As for why her name was listed as an instructor at their school, Riddle said she had agreed to teach an English course there but only if the school was certified. It failed to be granted the certification, so she never taught there, but the McFarlands' included her name amongst the faculty by mistake, said Riddle.

During her time teaching several criminal justice classes at Biola, Riddle said she did sign the employment agreement the school required of teachers. But she pointed out that her syllabus included a non-discrimination clause that included sexual orientation and that she never witnessed any student being mistreated based on their sexual orientation or beliefs about abortion.

"The syllabus I used states everyone shall be treated with respect and dignity, and there will be no mistreatment of people for different sexual orientations, faith, or race," said Riddle. "It said there will be zero tolerance for discrimination. That is what I taught."

In terms of her stance on marriage equality, Riddle said she voted against Proposition 8, the 2008 ballot measure defining marriage in the state as between a man and a woman. She recounted how seeing the suffering an early partner of hers on the police force and his partner went through in the 1990s as he battled HIV informed her feelings on the issue.

"Equality for all is what's right, and I stand behind it," said Riddle, adding that in the case of public employees such as Davis, "She is a public servant, and as a public servant, she doesn't have the right to bring her own beliefs into that job."

As for the questions regarding her stance on abortion, Riddle said she has long backed a woman's right to choose. She noted that when she served as interim executive director of the Pasadena chapter of the YWCA, she worked with Planned Parenthood to support its services and continues to do so.

She would not have won the endorsement of the National Women's Political Caucus of California, argued Riddle, if she opposed abortion rights or marriage equality.

"There is no way those ladies would have endorsed me, and they gave me a very strong endorsement. In the interview, they asked about LGBT issues and marriage equality," said Riddle. "Without any doubt I totally believe in this. This didn't happen yesterday. I agree with the California Democratic Party platform."

Despite the questions about her policy stances, Riddle has lined up support from several women's groups and female politicians, including state Senators Hannah-Beth Jackson (D-Santa Barbara) and Carol Liu (D-La Canada Flintridge), who will be termed out of the 25th District seat next fall.

The California Democratic Legislative Women's Caucus, which Jackson chairs, has endorsed Riddle.

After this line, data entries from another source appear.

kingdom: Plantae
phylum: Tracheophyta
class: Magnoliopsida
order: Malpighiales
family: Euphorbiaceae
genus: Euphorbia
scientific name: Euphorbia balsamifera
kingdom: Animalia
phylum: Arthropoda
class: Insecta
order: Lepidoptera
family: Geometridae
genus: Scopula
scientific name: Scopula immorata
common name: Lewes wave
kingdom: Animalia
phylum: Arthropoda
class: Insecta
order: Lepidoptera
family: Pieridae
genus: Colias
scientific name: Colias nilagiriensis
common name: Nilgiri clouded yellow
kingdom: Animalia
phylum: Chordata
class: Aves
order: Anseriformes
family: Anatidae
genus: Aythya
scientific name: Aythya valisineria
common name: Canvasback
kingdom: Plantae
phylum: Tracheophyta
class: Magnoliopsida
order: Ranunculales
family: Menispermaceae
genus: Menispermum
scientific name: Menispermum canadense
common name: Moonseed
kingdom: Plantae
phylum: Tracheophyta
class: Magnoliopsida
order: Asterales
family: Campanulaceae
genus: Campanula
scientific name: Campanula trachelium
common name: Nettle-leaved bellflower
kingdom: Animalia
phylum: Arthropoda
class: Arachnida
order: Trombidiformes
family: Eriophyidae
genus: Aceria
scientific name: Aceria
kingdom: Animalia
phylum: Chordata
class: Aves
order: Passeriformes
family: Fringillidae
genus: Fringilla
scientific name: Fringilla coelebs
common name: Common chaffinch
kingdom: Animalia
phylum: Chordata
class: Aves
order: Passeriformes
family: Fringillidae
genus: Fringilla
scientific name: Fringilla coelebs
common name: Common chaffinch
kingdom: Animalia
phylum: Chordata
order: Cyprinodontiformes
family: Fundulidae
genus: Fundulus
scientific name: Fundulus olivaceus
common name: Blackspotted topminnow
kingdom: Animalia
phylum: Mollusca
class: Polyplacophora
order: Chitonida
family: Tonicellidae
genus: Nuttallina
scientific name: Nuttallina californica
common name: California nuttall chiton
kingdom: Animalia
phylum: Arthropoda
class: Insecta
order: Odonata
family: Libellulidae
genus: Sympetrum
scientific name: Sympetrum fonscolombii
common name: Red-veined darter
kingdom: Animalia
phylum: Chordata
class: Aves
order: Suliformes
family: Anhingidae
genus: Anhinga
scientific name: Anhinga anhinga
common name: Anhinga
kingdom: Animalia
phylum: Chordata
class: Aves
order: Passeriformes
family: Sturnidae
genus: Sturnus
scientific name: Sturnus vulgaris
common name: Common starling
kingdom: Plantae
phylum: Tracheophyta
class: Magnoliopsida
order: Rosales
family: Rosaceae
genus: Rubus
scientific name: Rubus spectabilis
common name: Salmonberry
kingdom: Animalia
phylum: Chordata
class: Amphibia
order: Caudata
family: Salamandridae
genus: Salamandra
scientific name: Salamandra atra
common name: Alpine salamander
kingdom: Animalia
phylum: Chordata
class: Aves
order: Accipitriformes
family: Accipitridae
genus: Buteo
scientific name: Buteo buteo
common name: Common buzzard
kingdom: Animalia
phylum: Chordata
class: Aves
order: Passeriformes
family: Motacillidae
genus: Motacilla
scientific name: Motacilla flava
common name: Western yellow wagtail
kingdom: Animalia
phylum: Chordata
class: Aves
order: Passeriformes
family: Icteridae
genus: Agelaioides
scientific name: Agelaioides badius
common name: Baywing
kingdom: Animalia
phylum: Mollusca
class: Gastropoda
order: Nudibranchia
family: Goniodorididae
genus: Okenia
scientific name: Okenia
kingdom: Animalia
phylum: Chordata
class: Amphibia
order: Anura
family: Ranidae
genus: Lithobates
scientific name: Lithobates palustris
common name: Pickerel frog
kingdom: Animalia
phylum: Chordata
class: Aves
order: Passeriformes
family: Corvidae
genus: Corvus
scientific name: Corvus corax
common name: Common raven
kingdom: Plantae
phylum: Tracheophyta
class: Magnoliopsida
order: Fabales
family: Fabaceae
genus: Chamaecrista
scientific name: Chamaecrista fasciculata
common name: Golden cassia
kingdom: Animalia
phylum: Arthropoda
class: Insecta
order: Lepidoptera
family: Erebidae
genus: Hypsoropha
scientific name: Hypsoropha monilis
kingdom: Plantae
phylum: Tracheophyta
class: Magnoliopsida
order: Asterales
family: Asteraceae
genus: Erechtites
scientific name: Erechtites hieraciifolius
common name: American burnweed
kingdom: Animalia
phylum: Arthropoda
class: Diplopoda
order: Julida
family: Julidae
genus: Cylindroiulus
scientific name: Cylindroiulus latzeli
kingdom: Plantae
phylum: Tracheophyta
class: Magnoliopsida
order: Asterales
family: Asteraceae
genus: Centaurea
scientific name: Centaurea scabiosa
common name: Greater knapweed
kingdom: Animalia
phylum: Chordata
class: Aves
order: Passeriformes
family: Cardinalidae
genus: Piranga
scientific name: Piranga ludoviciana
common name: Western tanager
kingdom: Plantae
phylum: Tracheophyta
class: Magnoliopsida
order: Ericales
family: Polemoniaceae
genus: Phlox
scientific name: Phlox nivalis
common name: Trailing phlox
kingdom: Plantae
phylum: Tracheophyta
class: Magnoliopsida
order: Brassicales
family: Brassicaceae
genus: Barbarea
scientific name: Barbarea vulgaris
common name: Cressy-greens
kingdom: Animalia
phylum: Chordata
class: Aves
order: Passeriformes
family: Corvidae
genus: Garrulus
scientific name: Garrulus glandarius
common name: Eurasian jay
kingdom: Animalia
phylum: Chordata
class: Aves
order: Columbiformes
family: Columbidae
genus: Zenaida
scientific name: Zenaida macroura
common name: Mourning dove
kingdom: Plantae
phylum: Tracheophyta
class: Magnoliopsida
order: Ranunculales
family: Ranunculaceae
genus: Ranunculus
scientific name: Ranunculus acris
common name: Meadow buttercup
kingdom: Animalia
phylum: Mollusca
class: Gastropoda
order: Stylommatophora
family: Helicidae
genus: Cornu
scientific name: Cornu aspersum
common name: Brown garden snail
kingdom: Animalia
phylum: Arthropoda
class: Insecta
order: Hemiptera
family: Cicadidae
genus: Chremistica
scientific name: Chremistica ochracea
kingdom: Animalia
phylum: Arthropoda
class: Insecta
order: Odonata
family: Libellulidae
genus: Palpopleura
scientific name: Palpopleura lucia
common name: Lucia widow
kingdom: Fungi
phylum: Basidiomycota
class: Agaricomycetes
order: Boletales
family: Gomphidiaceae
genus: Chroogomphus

In an August 31 announcement of its decision, the caucus noted it had asked Riddle "specifically and in detail" where she stood on reproductive rights and choice.

"In the interview process, I was impressed by Phlunte Riddle's strong and unequivocal commitment to reproductive choice, and her belief that these deeply personal decisions should be made freely and without interference," said Liu. "California has always been a leader in advancing women's reproductive rights, and she is the best choice for continuing this legacy."

Also running for the 25th Senate District seat are Katherine Aguilar Perez-Estolano, a lesbian who serves on the California High Speed Rail Authority; Assemblyman Mike Gatto (D-Glendale); and former Assemblyman Anthony Portantino (D-La Canada Flintridge).

Republican Los Angeles County Supervisor Michael Antonovich is also seeking the seat. The top two vote getters in next June's primary will face off against each other in the November 2016 election.